→ **WORK REQUEST**
Exact copy, pictures excluded: reproduce every record below.

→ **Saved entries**
##########

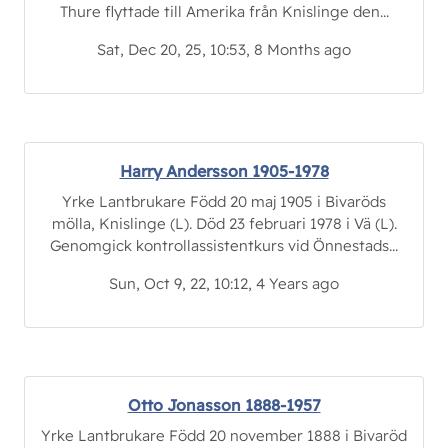
Thure flyttade till Amerika från Knislinge den...
Sat, Dec 20, 25, 10:53, 8 Months ago
Harry Andersson 1905-1978
Yrke Lantbrukare Född 20 maj 1905 i Bivaröds
mölla, Knislinge (L). Död 23 februari 1978 i Vä (L).
Genomgick kontrollassistentkurs vid Önnestads...
Sun, Oct 9, 22, 10:12, 4 Years ago
Otto Jonasson 1888-1957
Yrke Lantbrukare Född 20 november 1888 i Bivaröd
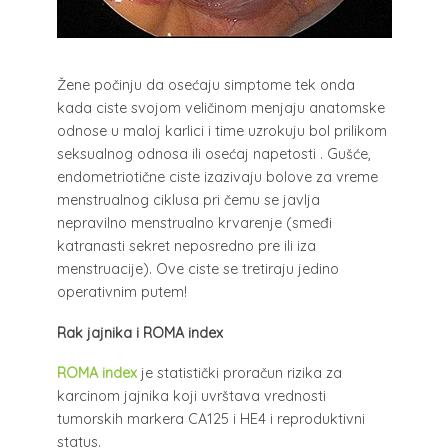
Žene počinju da osećaju simptome tek onda
kada ciste svojom veličinom menjaju anatomske
odnose u maloj karlici i time uzrokuju bol prilikom
seksualnog odnosa ili osećaj napetosti . Gušće,
endometriotične ciste izazivaju bolove za vreme
menstrualnog ciklusa pri čemu se javlja
nepravilno menstrualno krvarenje (smeđi
katranasti sekret neposredno pre ili iza
menstruacije). Ove ciste se tretiraju jedino
operativnim putem!
Rak jajnika i ROMA index
ROMA index
je statistički proračun rizika za
karcinom jajnika koji uvrštava vrednosti
tumorskih markera CA125 i HE4 i reproduktivni
status.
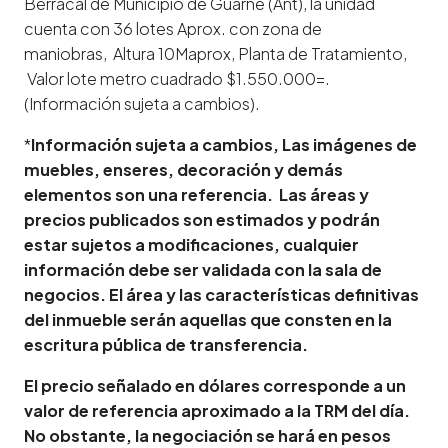
Berracal de Municipio de Guarne (Ant), la unidad
cuenta con 36 lotes Aprox. con zona de
maniobras, Altura 10Maprox, Planta de Tratamiento,
Valor lote metro cuadrado $1.550.000=.
(Información sujeta a cambios).
*
Información sujeta a cambios, Las imágenes de
muebles, enseres, decoración y demás
elementos son una referencia. Las áreas y
precios publicados son estimados y podrán
estar sujetos a modificaciones, cualquier
información debe ser validada con la sala de
negocios. El área y las características definitivas
del inmueble serán aquellas que consten en la
escritura pública de transferencia.
El precio señalado en dólares corresponde a un
valor de referencia aproximado a la TRM del día.
No obstante, la negociación se hará en pesos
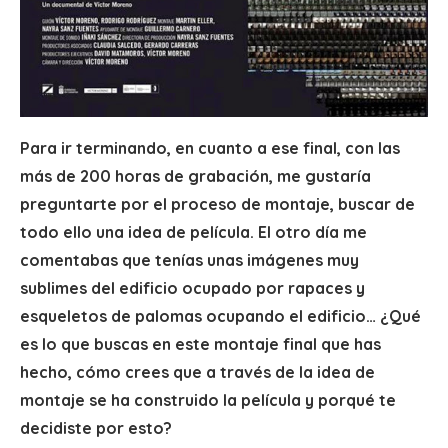
Para ir terminando, en cuanto a ese final, con las
más de 200 horas de grabación, me gustaría
preguntarte por el proceso de montaje, buscar de
todo ello una idea de película. El otro día me
comentabas que tenías unas imágenes muy
sublimes del edificio ocupado por rapaces y
esqueletos de palomas ocupando el edificio… ¿Qué
es lo que buscas en este montaje final que has
hecho, cómo crees que a través de la idea de
montaje se ha construido la película y porqué te
decidiste por esto?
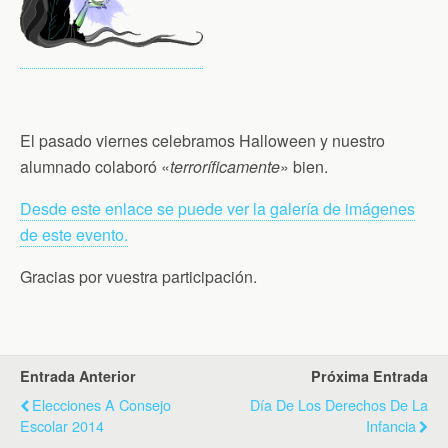
El pasado viernes celebramos Halloween y nuestro
alumnado colaboró «
terroríficamente
» bien.
Desde este enlace se puede ver la galería de imágenes
de este evento.
Gracias por vuestra participación.
Entrada Anterior
Próxima Entrada
Elecciones A Consejo
Día De Los Derechos De La
Escolar 2014
Infancia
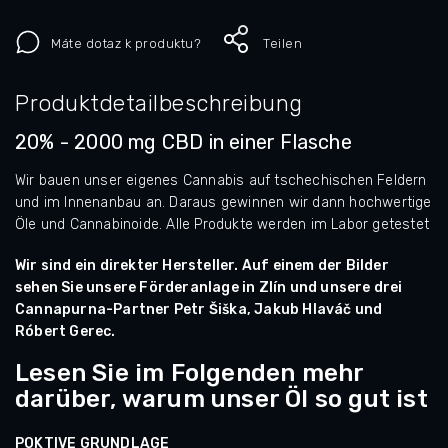
Máte dotaz k produktu?
Teilen
Produktdetailbeschreibung
20% - 2000 mg CBD in einer Flasche
Wir bauen unser eigenes Cannabis auf tschechischen Feldern
und im Innenanbau an. Daraus gewinnen wir dann hochwertige
Öle und Cannabinoide. Alle Produkte werden im Labor getestet
Wir sind ein direkter Hersteller. Auf einem der Bilder
sehen Sie unsere Förderanlage in Zlín und unsere drei
Cannapurna-Partner Petr Šiška, Jakub Hlaváč und
Róbert Gerec.
Lesen Sie im Folgenden mehr
darüber, warum unser Öl so gut ist
POKTIVE GRUNDLAGE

##########

→ **RESPONSE BELOW**
Thure flyttade till Amerika från Knislinge den...
Sat, Dec 20, 25, 10:53, 8 Months ago
Harry Andersson 1905-1978
Yrke Lantbrukare Född 20 maj 1905 i Bivaröds
mölla, Knislinge (L). Död 23 februari 1978 i Vä (L).
Genomgick kontrollassistentkurs vid Önnestads...
Sun, Oct 9, 22, 10:12, 4 Years ago
Otto Jonasson 1888-1957
Yrke Lantbrukare Född 20 november 1888 i Bivaröd
Žene počinju da osećaju simptome tek onda
kada ciste svojom veličinom menjaju anatomske
odnose u maloj karlici i time uzrokuju bol prilikom
seksualnog odnosa ili osećaj napetosti . Gušće,
endometriotične ciste izazivaju bolove za vreme
menstrualnog ciklusa pri čemu se javlja
nepravilno menstrualno krvarenje (smeđi
katranasti sekret neposredno pre ili iza
menstruacije). Ove ciste se tretiraju jedino
operativnim putem!
Rak jajnika i ROMA index
ROMA index
je statistički proračun rizika za
karcinom jajnika koji uvrštava vrednosti
tumorskih markera CA125 i HE4 i reproduktivni
status.
Berracal de Municipio de Guarne (Ant), la unidad
cuenta con 36 lotes Aprox. con zona de
maniobras, Altura 10Maprox, Planta de Tratamiento,
Valor lote metro cuadrado $1.550.000=.
(Información sujeta a cambios).
*
Información sujeta a cambios, Las imágenes de
muebles, enseres, decoración y demás
elementos son una referencia. Las áreas y
precios publicados son estimados y podrán
estar sujetos a modificaciones, cualquier
información debe ser validada con la sala de
negocios. El área y las características definitivas
del inmueble serán aquellas que consten en la
escritura pública de transferencia.
El precio señalado en dólares corresponde a un
valor de referencia aproximado a la TRM del día.
No obstante, la negociación se hará en pesos
Para ir terminando, en cuanto a ese final, con las
más de 200 horas de grabación, me gustaría
preguntarte por el proceso de montaje, buscar de
todo ello una idea de película. El otro día me
comentabas que tenías unas imágenes muy
sublimes del edificio ocupado por rapaces y
esqueletos de palomas ocupando el edificio… ¿Qué
es lo que buscas en este montaje final que has
hecho, cómo crees que a través de la idea de
montaje se ha construido la película y porqué te
decidiste por esto?
El pasado viernes celebramos Halloween y nuestro
alumnado colaboró «
terroríficamente
» bien.
Desde este enlace se puede ver la galería de imágenes
de este evento.
Gracias por vuestra participación.
Entrada Anterior
Próxima Entrada
Elecciones A Consejo
Día De Los Derechos De La
Escolar 2014
Infancia
Máte dotaz k produktu?
Teilen
Produktdetailbeschreibung
20% - 2000 mg CBD in einer Flasche
Wir bauen unser eigenes Cannabis auf tschechischen Feldern
und im Innenanbau an. Daraus gewinnen wir dann hochwertige
Öle und Cannabinoide. Alle Produkte werden im Labor getestet
Wir sind ein direkter Hersteller. Auf einem der Bilder
sehen Sie unsere Förderanlage in Zlín und unsere drei
Cannapurna-Partner Petr Šiška, Jakub Hlaváč und
Róbert Gerec.
Lesen Sie im Folgenden mehr
darüber, warum unser Öl so gut ist
POKTIVE GRUNDLAGE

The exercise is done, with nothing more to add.